The first thing I checked in the logs was how long it took models to train. The runtime varied a lot. There was a large set of models that trained within 2 minutes, but also some that took an order of magnitude more. In worst cases, training took almost an hour. Looking specifically at the runs from notebook #4's HPO, a pattern began to emerge.
The plot below shows stall rate by time of day, where a stall is defined as a model that took more than 2.5 minutes to train. At first glance, it pointed to macOS running aggressive background processes during the night. Worth noting: Activity Monitor never showed concerning memory pressure throughout (the graph stayed in the green), so the OS didn't seem overwhelmed.
The previous plot turned out to be slightly misleading. Plotting the stall rate as a function of time elapsed since starting the HPO told a clearer story: after a few hours, stalls were essentially guaranteed.
After a bit more troubleshooting, Claude suggested the stalls were due to poor memory management of the GPU in the M4 chip. Supposedly, after the Chemprop train subprocess finished, the memory should be released. But that didn't seem to be the case.

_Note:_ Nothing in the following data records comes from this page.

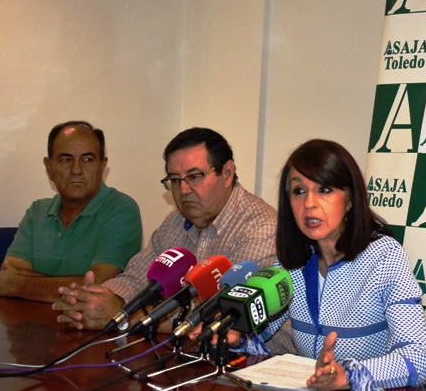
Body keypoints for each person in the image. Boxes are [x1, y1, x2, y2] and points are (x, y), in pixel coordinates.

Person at [232, 139, 426, 391]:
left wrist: (347, 376)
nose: (309, 204)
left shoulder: (384, 257)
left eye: (324, 189)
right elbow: (258, 338)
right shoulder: (288, 268)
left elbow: (418, 359)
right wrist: (235, 338)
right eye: (298, 191)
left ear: (350, 199)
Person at [52, 127, 279, 333]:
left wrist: (122, 315)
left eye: (195, 176)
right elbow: (135, 278)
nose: (183, 189)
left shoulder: (261, 228)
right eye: (174, 179)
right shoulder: (176, 220)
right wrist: (95, 300)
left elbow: (222, 317)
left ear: (227, 173)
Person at [0, 120, 143, 303]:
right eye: (66, 159)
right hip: (28, 327)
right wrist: (71, 284)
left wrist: (18, 285)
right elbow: (9, 273)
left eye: (87, 159)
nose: (76, 170)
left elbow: (97, 289)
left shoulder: (121, 209)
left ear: (102, 166)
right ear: (49, 167)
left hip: (90, 329)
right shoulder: (37, 211)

I tested running an API version of the model within a subprocess, explicitly calling
torch.mps.synchronize() and torch.mps.empty_cache(). This
should release the memory from the GPU before finishing the script. While this seemed to
work a bit better, it didn't remove the stalls. On top of that, the API version produced a
MAE 0.05 higher than the CLI version, meaning the two are not equivalent — an unexpected
and unwelcome difference. The main solution seemed to be to restart the computer every once
in a while. Bonus mistake: the log files for chemprop training were in a temporary folder
and restarting deleted most of them, so I lost some of the logs and the images I show on
this post are from a fraction of the trained models.
Why won't it fit?
The second issue I found came up when I tried TabPFN. This is a new model for me, I heard
about it in the challenge Discord. It runs some form of neural network on tabular data. I
wanted to compare it to RF on the same fingerprints that seemed to work best. However, the
model would crash, saying it couldn't allocate enough memory. The frustrating part was that
the amount of memory it wanted to allocate should have fit within my RAM, but apparently
the GPU can't access all of it. Supposedly you can use
PYTORCH_MPS_HIGH_WATERMARK_RATIO to manage how much memory you can allocate,
but it didn't seem to make a difference in my case.
These issues could be implementation errors on my part, and I would love to hear if there are ways to improve how I use MPS to run ML models in my Mac Mini. I sometimes regret not spending more and getting a more powerful machine. However, I bought the machine shortly after being laid off last year. At the time, I only had a crappy Windows laptop (which I am using to write this post from the nice library we have by the river in Seville). Considering I was planning to take some time off and live off unemployment and severance money, I cut myself plenty of slack on the decision to buy this machine and not something more expensive. And I am generally pretty happy with the machine, but these last few weeks have shown me some limitations that I was not expecting.